### DIRECTIONS FOR THIS TASK
Format the lines below as a JSON list of strings, one string per line, skipping blank lines. Leave out the pictures.

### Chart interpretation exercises
------------------------

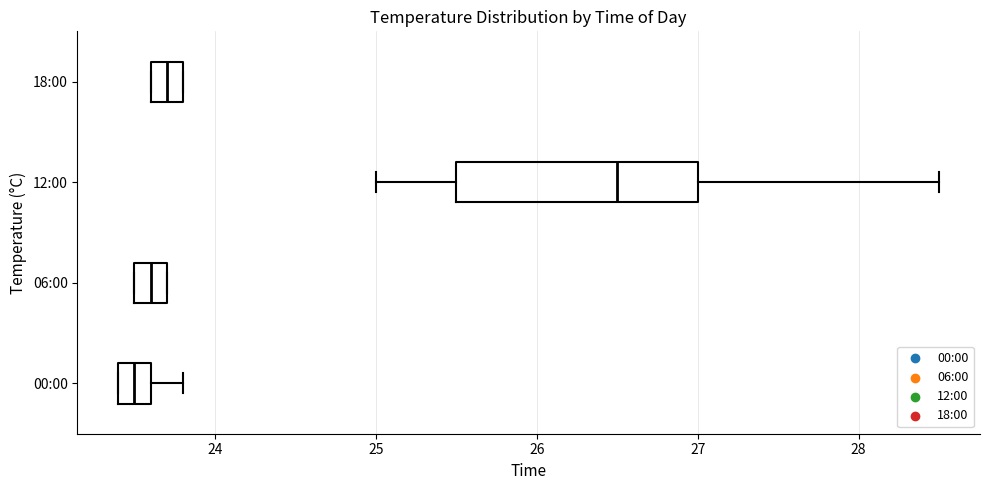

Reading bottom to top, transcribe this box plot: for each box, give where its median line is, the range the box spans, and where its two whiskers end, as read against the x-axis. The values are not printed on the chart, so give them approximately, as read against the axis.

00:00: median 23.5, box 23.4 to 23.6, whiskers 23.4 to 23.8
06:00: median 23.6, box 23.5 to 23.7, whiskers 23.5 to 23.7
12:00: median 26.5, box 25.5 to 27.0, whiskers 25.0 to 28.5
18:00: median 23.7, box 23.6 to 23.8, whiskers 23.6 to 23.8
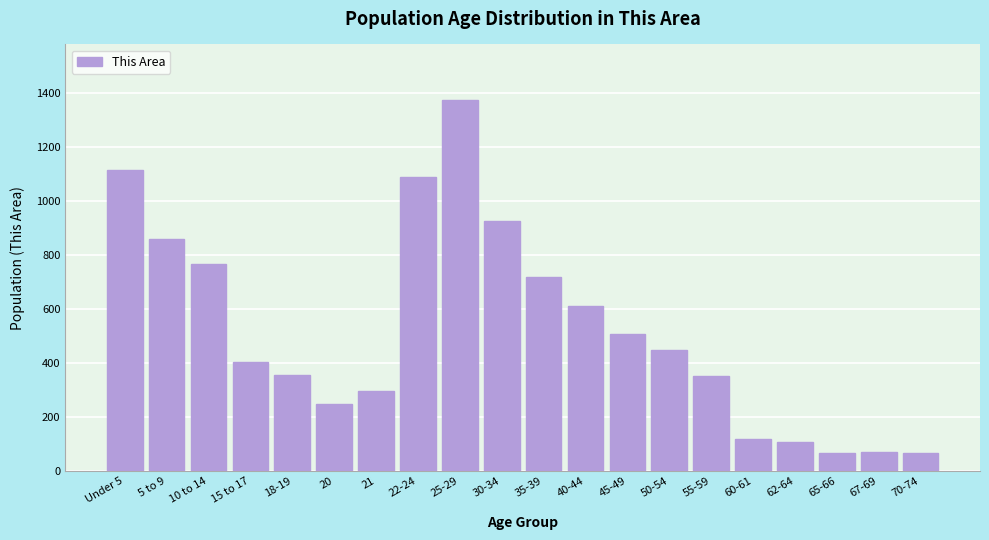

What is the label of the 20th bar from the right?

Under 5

------------------------

### REPLY TO THE EXERCISE
[
  "Reading bottom to top, transcribe this box plot: for each box, give where its median line is, the range the box spans, and where its two whiskers end, as read against the x-axis. The values are not printed on the chart, so give them approximately, as read against the axis.",
  "00:00: median 23.5, box 23.4 to 23.6, whiskers 23.4 to 23.8",
  "06:00: median 23.6, box 23.5 to 23.7, whiskers 23.5 to 23.7",
  "12:00: median 26.5, box 25.5 to 27.0, whiskers 25.0 to 28.5",
  "18:00: median 23.7, box 23.6 to 23.8, whiskers 23.6 to 23.8",
  "What is the label of the 20th bar from the right?",
  "Under 5"
]